Pull out every line in the data that has the string "nose" in it.

^^^^^^^^^^^^^^^^

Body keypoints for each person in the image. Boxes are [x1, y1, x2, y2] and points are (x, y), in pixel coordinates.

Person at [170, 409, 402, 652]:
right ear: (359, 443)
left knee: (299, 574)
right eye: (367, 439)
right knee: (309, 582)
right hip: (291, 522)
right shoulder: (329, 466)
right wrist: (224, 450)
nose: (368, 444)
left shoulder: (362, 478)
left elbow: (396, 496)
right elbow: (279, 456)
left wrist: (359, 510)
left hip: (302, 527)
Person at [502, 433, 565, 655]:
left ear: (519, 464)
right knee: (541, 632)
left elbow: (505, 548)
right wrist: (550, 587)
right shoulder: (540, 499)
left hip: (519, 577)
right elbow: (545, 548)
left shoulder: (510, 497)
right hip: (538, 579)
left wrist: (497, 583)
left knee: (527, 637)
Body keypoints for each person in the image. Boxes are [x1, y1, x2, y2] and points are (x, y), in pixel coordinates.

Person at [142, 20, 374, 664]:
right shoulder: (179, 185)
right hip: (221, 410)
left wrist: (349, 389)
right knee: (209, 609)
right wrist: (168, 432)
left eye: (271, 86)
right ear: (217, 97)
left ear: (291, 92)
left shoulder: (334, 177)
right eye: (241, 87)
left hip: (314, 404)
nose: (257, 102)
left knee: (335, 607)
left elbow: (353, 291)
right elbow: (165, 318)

^^^^^^^^^^^^^^^^

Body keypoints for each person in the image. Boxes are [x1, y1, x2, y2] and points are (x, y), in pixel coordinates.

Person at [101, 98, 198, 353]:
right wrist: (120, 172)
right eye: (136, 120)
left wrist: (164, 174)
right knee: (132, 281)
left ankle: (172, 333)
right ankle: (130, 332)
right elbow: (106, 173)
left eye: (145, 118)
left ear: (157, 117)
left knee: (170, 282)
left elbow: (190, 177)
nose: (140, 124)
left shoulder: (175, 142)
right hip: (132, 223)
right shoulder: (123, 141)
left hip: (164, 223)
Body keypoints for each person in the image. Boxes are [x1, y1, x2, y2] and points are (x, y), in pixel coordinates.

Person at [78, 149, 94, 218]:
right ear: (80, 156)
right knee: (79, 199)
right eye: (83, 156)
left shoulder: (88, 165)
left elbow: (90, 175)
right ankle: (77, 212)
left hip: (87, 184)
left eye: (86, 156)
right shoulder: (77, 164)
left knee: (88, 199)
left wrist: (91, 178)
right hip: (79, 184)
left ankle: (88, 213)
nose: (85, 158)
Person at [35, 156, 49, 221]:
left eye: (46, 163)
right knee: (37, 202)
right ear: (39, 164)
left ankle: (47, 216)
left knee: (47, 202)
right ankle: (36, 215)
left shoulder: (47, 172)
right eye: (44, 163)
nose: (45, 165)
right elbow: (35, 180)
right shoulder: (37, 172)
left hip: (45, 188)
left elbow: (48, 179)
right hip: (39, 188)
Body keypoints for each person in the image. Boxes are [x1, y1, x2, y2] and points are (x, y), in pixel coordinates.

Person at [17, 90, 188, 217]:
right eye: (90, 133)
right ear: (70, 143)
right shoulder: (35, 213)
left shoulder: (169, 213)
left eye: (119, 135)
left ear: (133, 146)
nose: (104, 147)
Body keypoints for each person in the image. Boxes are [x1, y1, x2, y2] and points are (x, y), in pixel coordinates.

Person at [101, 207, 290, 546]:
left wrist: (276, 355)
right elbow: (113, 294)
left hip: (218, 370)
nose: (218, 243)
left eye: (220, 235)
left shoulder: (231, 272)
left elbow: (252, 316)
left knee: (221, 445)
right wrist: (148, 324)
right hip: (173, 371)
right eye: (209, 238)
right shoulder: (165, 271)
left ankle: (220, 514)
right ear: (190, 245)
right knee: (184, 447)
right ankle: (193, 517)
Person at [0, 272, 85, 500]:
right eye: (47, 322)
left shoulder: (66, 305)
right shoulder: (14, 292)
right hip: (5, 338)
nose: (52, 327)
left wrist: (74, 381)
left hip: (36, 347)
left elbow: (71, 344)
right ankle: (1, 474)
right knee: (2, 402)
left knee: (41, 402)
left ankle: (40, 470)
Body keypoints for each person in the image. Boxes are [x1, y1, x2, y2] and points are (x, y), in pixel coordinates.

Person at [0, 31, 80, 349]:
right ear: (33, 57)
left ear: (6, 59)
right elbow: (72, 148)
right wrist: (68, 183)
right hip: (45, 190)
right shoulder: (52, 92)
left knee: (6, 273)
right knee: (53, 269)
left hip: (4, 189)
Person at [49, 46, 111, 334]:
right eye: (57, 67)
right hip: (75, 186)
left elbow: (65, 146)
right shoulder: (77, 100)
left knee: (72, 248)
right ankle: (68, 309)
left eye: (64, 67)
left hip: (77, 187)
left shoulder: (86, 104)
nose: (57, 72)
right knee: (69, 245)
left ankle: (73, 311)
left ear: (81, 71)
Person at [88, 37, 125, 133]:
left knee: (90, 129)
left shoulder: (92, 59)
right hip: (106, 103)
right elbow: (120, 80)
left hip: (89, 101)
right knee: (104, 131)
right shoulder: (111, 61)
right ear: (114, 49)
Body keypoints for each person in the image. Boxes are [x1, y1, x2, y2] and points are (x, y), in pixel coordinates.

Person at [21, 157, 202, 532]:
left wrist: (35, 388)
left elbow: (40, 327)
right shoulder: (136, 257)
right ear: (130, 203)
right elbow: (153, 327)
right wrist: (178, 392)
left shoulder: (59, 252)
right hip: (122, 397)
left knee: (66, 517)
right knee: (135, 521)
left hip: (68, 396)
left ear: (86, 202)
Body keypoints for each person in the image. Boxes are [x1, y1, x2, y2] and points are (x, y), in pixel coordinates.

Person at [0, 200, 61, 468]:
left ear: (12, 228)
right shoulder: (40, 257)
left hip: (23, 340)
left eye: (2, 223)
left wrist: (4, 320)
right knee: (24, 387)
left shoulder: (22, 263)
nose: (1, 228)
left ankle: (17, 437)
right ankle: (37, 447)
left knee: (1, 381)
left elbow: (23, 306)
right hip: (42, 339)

^^^^^^^^^^^^^^^^

Response area
nose: (368, 444)
nose: (257, 102)
nose: (140, 124)
nose: (85, 158)
nose: (45, 165)
nose: (104, 147)
nose: (218, 243)
nose: (52, 327)
nose: (57, 72)
nose: (1, 228)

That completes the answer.